___ Exercise inputs

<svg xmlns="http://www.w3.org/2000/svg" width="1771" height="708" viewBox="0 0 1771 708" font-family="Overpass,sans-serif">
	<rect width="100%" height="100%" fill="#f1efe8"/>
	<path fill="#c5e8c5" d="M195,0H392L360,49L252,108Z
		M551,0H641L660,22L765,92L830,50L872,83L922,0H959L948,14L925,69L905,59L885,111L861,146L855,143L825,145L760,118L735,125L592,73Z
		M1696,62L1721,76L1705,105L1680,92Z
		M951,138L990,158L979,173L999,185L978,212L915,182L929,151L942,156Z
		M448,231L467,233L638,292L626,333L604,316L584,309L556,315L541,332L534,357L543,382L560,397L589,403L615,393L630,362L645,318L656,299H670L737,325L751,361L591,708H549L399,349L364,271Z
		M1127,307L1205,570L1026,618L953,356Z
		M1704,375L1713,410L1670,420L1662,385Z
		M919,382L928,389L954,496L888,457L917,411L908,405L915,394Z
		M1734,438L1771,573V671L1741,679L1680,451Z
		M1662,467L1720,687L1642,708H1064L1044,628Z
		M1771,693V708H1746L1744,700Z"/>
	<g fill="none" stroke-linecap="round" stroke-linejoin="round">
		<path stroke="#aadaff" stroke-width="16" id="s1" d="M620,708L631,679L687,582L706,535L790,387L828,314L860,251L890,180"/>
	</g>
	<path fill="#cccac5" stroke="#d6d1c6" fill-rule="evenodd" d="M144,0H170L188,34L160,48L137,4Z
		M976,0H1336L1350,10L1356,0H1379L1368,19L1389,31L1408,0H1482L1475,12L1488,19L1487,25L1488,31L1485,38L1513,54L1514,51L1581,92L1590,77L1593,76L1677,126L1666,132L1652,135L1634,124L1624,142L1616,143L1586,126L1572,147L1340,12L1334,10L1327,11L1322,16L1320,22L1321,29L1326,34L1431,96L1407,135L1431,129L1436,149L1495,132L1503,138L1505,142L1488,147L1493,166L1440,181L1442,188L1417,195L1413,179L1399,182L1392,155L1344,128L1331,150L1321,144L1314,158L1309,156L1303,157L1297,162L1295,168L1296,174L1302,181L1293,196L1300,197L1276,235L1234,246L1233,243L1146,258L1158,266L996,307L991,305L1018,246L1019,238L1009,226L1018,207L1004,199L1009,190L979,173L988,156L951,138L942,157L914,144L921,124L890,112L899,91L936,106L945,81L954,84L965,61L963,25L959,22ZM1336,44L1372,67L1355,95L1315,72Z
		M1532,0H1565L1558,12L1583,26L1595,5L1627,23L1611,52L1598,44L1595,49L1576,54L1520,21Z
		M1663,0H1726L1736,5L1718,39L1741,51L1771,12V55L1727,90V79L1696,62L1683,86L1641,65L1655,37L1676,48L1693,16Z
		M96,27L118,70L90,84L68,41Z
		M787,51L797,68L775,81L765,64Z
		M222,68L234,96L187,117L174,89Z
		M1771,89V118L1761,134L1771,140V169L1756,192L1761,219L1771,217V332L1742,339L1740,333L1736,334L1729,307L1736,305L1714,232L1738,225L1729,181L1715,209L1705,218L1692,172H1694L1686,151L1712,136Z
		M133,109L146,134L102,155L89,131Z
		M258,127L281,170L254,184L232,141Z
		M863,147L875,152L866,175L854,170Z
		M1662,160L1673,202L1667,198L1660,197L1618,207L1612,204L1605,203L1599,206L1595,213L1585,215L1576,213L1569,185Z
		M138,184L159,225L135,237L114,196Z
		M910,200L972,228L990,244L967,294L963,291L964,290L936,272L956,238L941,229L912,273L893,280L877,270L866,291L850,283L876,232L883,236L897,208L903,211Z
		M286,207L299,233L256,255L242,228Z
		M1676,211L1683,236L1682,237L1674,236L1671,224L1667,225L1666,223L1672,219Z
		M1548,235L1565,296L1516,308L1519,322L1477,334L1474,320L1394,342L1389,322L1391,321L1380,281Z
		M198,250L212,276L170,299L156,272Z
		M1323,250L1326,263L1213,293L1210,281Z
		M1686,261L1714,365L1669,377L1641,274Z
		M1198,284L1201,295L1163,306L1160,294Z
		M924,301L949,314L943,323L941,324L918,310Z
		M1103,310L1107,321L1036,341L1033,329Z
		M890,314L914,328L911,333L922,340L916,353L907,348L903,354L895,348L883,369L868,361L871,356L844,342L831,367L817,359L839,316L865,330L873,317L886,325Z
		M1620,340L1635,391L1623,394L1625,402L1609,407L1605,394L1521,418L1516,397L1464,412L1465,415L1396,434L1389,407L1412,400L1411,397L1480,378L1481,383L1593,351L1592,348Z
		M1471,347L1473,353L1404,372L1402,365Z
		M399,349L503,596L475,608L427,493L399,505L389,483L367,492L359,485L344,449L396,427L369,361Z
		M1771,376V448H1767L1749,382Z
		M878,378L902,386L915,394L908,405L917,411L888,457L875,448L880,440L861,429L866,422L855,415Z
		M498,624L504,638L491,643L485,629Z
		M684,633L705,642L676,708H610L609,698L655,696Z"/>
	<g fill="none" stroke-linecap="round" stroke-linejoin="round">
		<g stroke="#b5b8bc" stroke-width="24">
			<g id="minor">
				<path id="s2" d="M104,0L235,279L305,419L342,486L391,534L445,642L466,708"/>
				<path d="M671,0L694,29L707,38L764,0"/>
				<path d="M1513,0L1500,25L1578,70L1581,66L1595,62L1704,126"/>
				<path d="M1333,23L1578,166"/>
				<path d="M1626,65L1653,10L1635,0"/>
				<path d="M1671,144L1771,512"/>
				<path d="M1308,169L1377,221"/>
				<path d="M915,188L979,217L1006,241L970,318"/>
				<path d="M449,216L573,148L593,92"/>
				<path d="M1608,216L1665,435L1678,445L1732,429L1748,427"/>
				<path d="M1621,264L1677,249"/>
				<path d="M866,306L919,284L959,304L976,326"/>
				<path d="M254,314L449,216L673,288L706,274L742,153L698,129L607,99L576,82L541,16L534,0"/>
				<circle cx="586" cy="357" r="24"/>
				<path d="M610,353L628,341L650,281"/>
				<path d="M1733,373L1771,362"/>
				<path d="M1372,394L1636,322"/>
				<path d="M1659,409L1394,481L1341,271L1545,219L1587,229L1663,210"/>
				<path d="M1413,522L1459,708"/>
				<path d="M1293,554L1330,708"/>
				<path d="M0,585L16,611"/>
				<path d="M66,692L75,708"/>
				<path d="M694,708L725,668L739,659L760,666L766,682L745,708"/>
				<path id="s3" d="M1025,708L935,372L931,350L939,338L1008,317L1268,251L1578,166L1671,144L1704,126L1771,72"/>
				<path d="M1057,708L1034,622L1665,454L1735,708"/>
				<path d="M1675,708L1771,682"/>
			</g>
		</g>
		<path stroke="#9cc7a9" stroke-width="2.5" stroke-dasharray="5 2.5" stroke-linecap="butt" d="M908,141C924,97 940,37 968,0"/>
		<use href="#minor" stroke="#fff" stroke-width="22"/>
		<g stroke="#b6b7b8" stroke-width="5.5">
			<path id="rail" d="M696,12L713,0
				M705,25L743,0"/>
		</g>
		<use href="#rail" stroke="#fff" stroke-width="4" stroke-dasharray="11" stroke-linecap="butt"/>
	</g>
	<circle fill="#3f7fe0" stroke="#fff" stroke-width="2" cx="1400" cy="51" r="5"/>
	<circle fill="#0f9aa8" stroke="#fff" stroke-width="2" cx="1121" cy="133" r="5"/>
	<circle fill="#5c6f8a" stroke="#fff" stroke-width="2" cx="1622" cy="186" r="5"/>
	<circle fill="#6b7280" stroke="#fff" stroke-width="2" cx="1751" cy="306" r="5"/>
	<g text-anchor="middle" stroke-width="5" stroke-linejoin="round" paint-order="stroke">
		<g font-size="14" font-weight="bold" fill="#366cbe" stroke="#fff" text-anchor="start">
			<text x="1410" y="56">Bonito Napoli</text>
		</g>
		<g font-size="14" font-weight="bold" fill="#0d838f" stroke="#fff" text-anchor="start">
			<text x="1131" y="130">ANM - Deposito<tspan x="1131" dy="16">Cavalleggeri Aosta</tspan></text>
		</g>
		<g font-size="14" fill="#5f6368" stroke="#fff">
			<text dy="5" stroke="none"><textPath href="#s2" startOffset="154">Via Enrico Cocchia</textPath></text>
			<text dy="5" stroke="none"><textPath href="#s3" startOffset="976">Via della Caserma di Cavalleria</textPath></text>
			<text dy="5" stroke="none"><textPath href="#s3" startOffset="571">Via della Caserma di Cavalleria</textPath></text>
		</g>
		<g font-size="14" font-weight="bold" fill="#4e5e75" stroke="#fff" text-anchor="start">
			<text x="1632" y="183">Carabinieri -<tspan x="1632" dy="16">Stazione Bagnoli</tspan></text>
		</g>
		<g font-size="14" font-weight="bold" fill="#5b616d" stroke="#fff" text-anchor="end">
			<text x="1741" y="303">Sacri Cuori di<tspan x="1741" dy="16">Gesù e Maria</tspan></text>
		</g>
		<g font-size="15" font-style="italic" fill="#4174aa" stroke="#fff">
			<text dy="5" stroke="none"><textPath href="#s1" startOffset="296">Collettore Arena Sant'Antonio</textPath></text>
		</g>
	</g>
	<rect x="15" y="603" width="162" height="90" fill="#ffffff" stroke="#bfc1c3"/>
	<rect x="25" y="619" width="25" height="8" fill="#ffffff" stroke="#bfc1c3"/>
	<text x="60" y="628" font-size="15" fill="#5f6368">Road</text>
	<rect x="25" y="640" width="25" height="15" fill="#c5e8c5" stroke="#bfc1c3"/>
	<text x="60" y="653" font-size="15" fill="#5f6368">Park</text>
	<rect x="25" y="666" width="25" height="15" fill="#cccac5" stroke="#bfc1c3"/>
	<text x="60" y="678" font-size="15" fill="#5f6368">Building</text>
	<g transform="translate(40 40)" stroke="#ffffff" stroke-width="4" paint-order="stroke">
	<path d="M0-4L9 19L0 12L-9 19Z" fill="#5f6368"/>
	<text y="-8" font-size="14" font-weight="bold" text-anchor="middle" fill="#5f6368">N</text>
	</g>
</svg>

______

#### [About this task]
Copy whichever lines in the listing above contain the word "tspan".

#### [Exercise result]
			<text x="1131" y="130">ANM - Deposito<tspan x="1131" dy="16">Cavalleggeri Aosta</tspan></text>
			<text x="1632" y="183">Carabinieri -<tspan x="1632" dy="16">Stazione Bagnoli</tspan></text>
			<text x="1741" y="303">Sacri Cuori di<tspan x="1741" dy="16">Gesù e Maria</tspan></text>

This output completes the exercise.